Но еще важнее было то, что после первых зубов, в конце первого года моей жизни, я встал на ноги и начал ходить. Правда, я должен признаться, что вначале ходил на четвереньках. Говорят, что прежде чем встать на ноги, надо сначала научиться ползать на четвереньках, или, другими словами, чтобы в будущем человек мог выпрямиться, ему сначала нужно поползать, подобно тому как прежде чем прыгнуть, нужно присесть. Я не знаю, может быть ползанье, которым человек начинает свой жизненный путь, действительно представляет собой известную тренировку для будущей жизни, или, может быть, так уж определено судьбой, что человек в пору, когда он еще не умеет притворяться, когда он больше всего похож на человека, входит в жизнь на четвереньках?

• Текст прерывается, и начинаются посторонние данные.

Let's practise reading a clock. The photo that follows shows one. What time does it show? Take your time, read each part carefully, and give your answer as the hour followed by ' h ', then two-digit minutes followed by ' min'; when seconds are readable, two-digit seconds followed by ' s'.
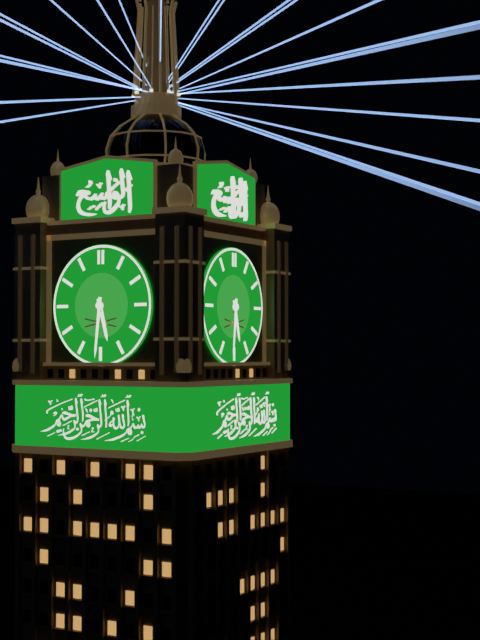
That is 5 h 31 min
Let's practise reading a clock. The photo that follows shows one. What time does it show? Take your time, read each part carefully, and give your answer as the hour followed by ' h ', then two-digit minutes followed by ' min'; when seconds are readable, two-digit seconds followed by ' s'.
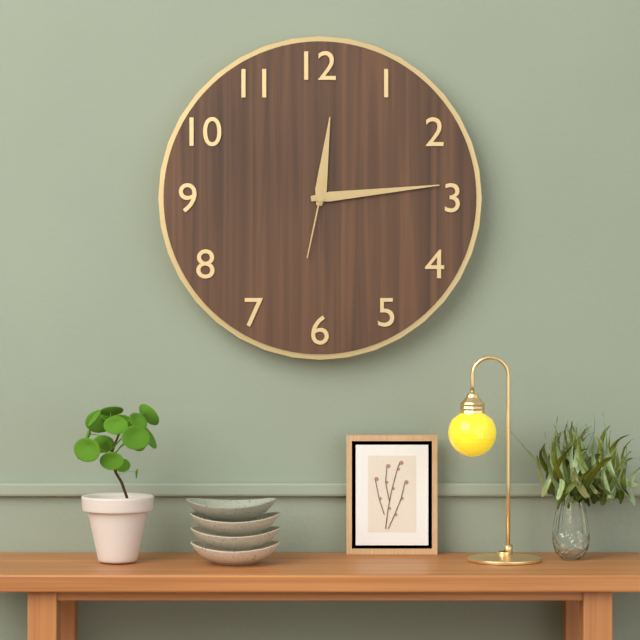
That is 12 h 14 min 32 s
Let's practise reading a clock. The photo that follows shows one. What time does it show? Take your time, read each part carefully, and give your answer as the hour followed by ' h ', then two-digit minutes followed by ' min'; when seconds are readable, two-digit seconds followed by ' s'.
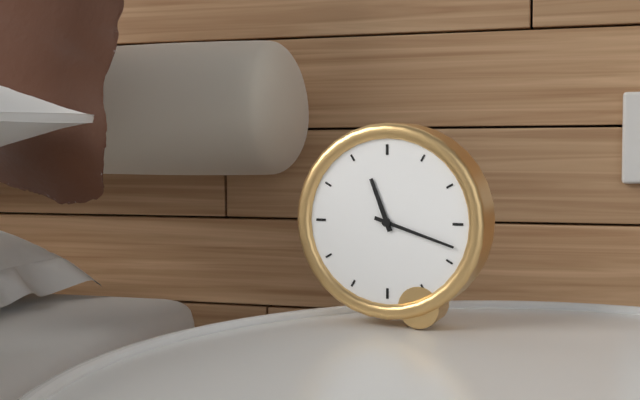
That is 11 h 18 min
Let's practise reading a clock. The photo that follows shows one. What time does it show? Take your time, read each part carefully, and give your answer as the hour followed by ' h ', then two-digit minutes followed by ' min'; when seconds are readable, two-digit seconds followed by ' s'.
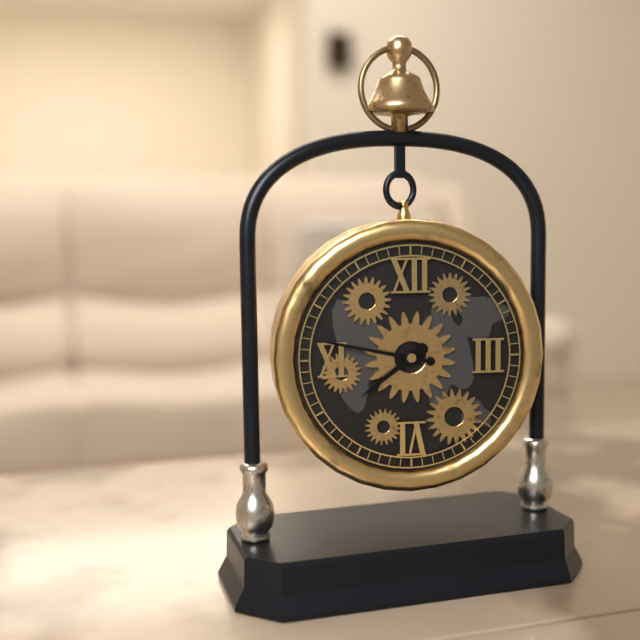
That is 7 h 47 min
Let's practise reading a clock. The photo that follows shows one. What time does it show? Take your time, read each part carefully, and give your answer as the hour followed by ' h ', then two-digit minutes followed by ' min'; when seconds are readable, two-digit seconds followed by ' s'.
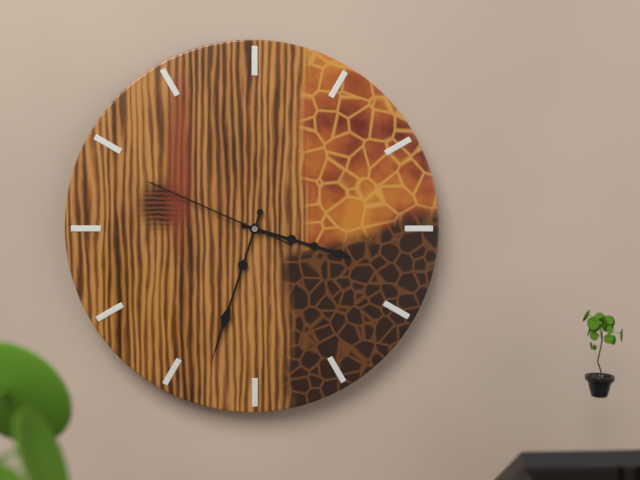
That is 3 h 33 min 49 s
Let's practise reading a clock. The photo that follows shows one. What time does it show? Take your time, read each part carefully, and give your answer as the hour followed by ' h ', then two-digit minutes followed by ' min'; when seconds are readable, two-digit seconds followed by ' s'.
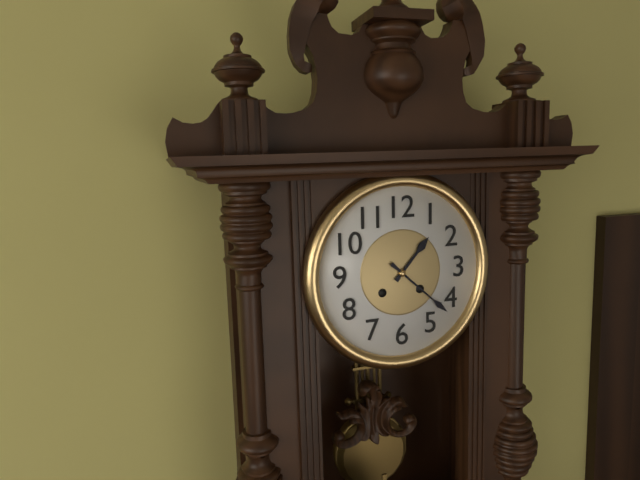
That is 1 h 22 min
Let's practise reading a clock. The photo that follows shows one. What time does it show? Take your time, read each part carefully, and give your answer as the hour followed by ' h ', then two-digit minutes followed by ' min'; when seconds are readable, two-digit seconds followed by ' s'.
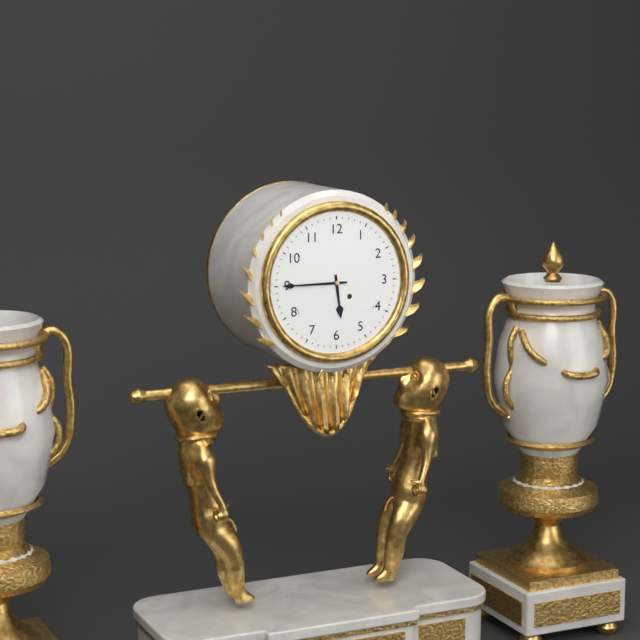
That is 5 h 45 min
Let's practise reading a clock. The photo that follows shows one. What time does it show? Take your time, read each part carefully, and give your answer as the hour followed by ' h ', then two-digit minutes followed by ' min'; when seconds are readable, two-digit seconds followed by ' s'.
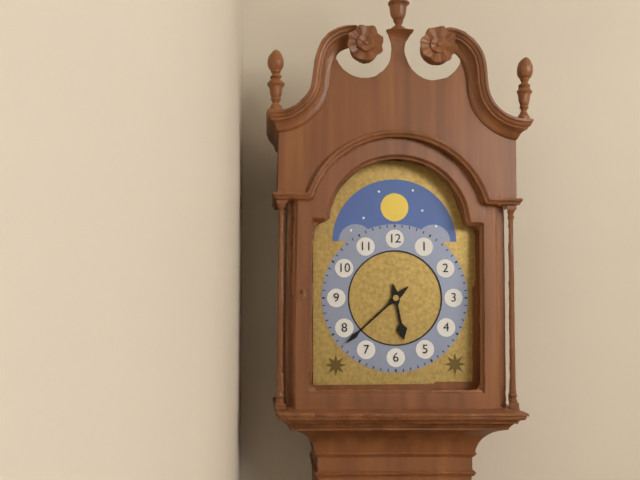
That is 5 h 38 min
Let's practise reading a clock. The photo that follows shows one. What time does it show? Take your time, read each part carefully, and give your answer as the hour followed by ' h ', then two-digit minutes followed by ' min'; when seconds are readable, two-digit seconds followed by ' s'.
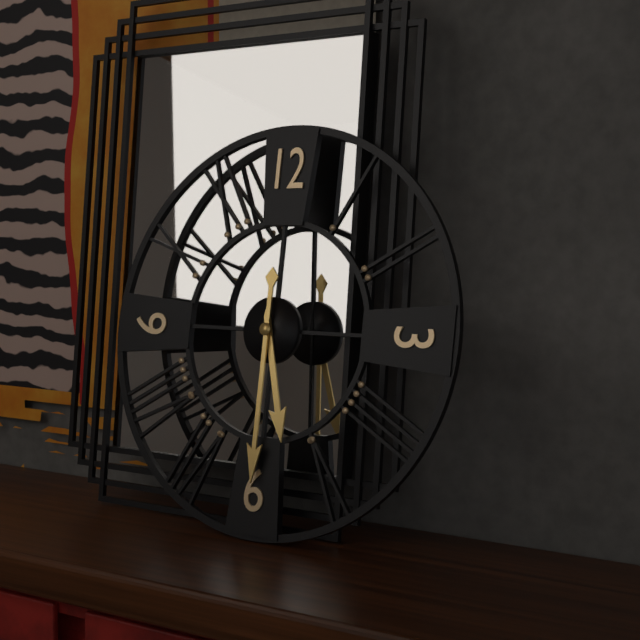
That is 5 h 30 min
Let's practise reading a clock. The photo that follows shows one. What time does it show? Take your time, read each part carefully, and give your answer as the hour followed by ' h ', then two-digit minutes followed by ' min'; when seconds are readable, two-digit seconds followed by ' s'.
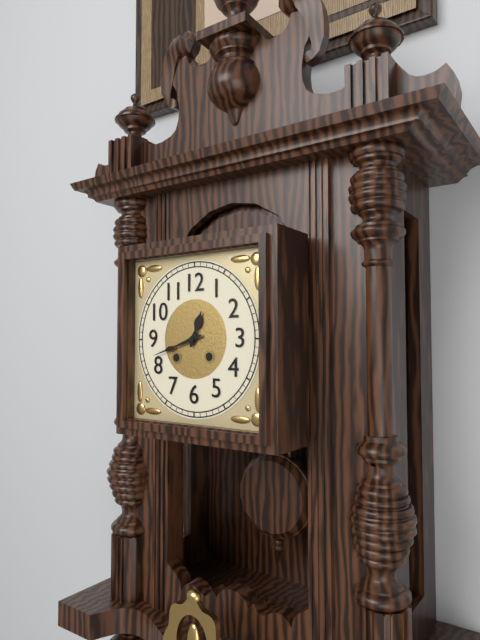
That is 12 h 42 min
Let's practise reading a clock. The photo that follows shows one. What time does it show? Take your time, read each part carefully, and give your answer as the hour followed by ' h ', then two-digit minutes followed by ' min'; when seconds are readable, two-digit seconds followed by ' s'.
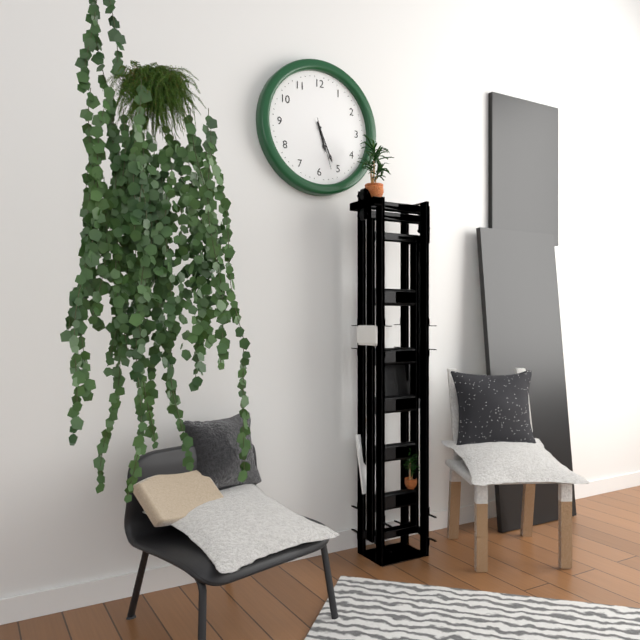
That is 5 h 26 min 27 s
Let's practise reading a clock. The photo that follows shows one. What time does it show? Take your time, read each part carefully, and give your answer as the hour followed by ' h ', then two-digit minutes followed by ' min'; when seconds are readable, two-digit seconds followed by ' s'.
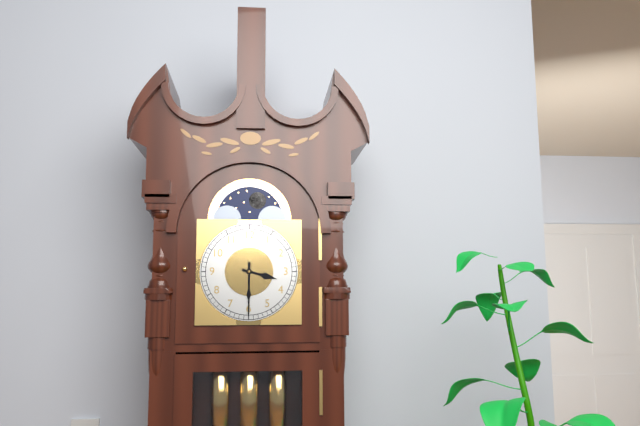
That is 3 h 30 min
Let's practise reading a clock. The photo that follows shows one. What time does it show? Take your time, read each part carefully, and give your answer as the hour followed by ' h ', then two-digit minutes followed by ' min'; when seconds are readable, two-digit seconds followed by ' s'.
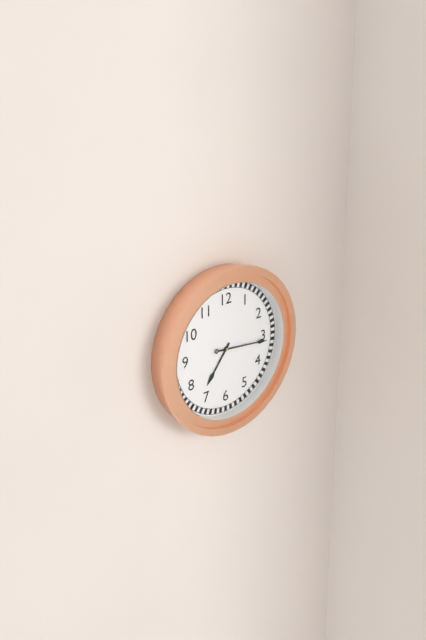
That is 7 h 16 min
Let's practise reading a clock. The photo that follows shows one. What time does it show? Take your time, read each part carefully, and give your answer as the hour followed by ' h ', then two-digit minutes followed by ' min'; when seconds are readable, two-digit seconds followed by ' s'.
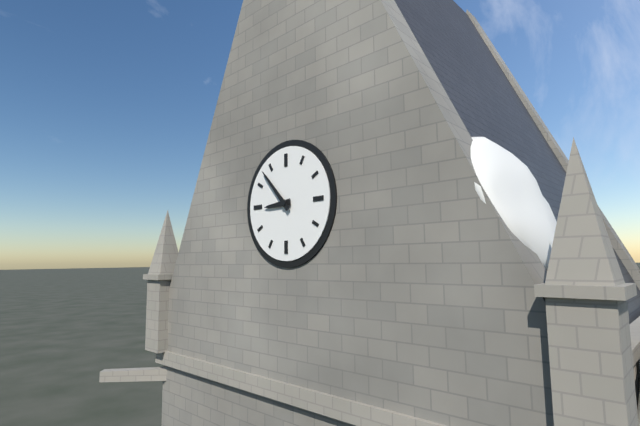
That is 8 h 53 min
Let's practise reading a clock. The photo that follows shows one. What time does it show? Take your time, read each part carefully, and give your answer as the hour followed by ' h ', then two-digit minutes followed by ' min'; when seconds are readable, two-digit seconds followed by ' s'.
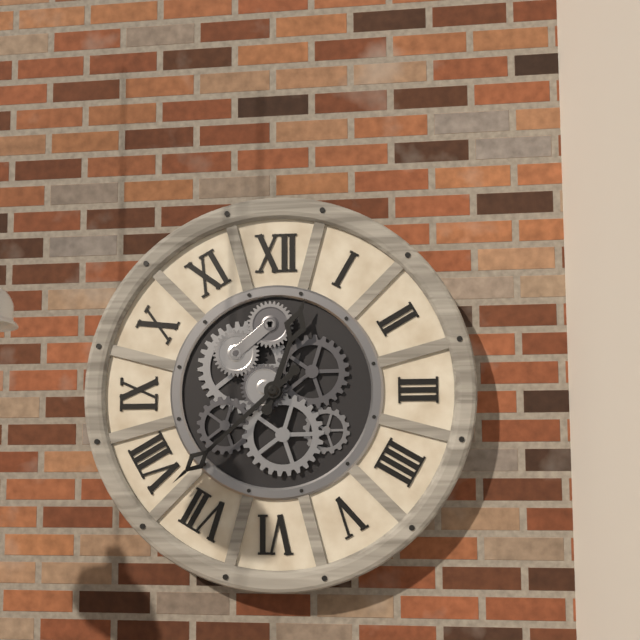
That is 12 h 38 min
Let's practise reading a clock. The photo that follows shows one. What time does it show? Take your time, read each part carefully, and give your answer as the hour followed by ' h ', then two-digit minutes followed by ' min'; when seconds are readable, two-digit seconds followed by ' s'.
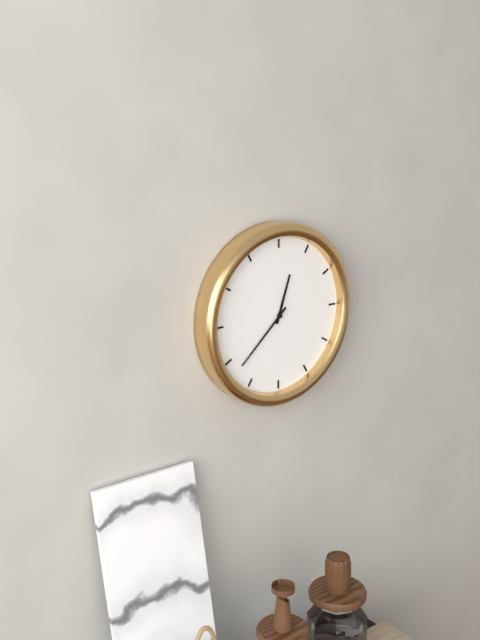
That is 12 h 38 min
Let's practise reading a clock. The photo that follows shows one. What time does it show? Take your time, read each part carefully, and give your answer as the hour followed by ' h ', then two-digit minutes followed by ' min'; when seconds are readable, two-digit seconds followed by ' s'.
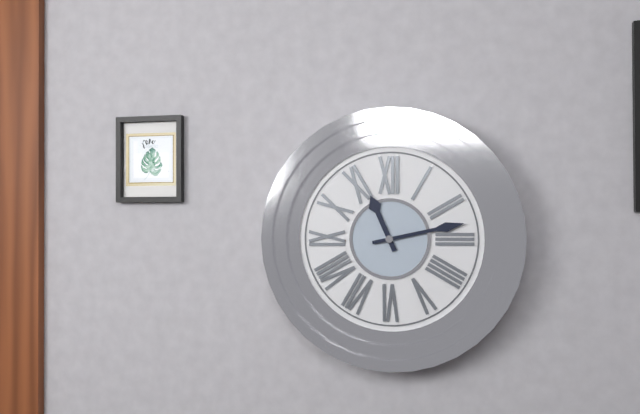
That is 11 h 13 min
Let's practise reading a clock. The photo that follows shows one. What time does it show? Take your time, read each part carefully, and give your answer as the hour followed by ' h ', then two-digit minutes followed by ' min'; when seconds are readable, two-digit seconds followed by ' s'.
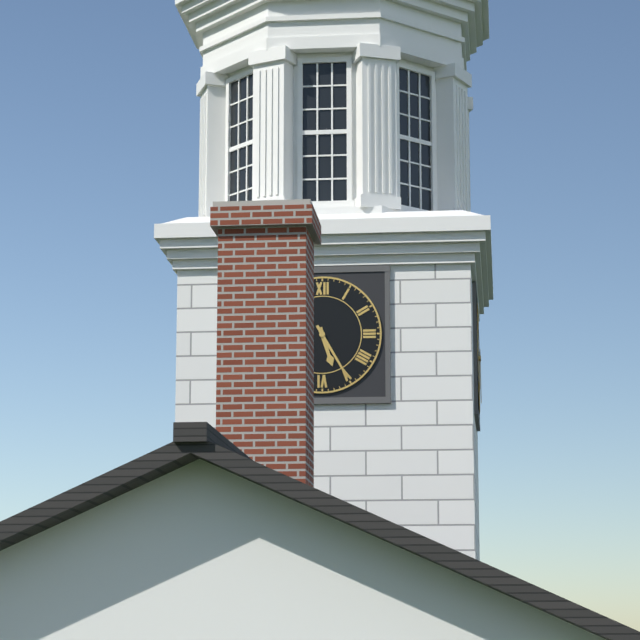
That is 5 h 25 min
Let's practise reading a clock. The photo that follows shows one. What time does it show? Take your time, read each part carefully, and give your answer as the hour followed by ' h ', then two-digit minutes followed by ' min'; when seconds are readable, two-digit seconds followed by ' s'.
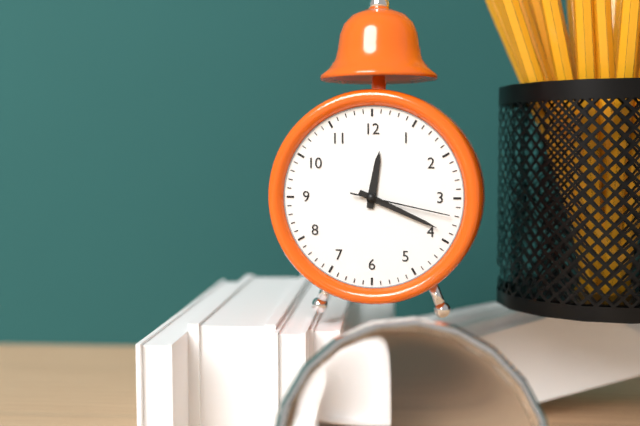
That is 12 h 19 min 17 s
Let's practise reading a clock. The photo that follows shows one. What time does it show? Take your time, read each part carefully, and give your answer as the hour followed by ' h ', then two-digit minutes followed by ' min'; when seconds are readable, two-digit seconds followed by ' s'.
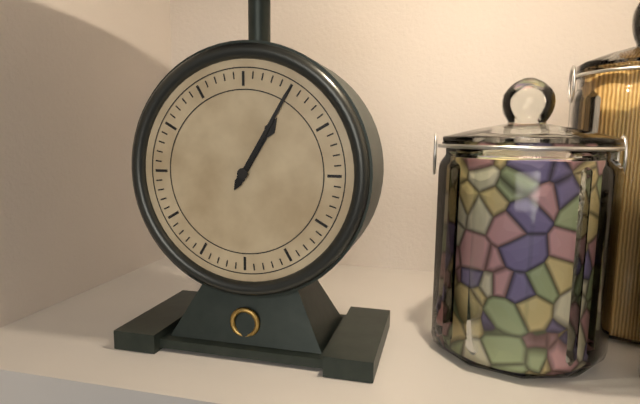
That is 1 h 05 min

Лишь только я начал ходить, как меня подвергли традиционному экзамену. Есть у нас такой замечательный обычай. Над головой ребенка, начинающего ходить, разламывают лепешку, но перед этим на нее кладут разные предметы и подсовывают ее ребенку, предоставляя ему полную свободу выбора. При этом считают так: за что схватится ребенок, в том и есть его призвание. На лепешке, которую положили передо мной, были книга, монета, перо и ключ, символизирующие науку, богатство, литературу и домашний очаг. Разумеется, я прежде всего бросил взгляд на монету и, надо вам сказать, что и до сих пор я не изменил своих вкусов. Но пока я ковылял к тарелке, чтобы взять монету, какая-то магическая сила унесла ее с лепешки. Искали ее, искали, да так и не нашли. И только позднее выяснилось, что в тот момент, когда я направился к лепешке и внимание всех было обращено на мои подвиги, мой старший брат стащил монету, хотя не имел на это никакого права, поскольку он давно научился ходить. Пришлось положить другую монету, ибо я поднял такой страшный визг, как будто кто-то опротестовал мой вексель. Предсказания, связанные с этой сценой, действительно сбылись в моей жизни: с раннего детства и до сих пор стоит мне протянуть руку к деньгам, как они бесследно исчезают.

Самый интересный период человеческой жизни начинается с момента, когда ребенок делает первый шаг, и кончается тогда, когда на него надевают штаны. В этот период человек не принадлежит ни к мужскому, ни к женскому роду, и наша грамматика великодушно предоставляет ему убежище в особом, среднем, роде, чего не додумались сделать грамматики многих больших и культурных народов. Главные признаки этого грамматического рода следующие: а) существительные этого рода могут быть заменены местоимением «оно», б) существительные этого рода независимо от пола носят юбки и в) существительные этого рода называются обычно такими, боже спаси и помилуй, именами, что по ним невозможно определить, кто мальчик, а кто девочка. К таким именам относятся, например: Дуду, Биби, Лулу, Лили, Попо, Цоцо, Коко и тому подобные.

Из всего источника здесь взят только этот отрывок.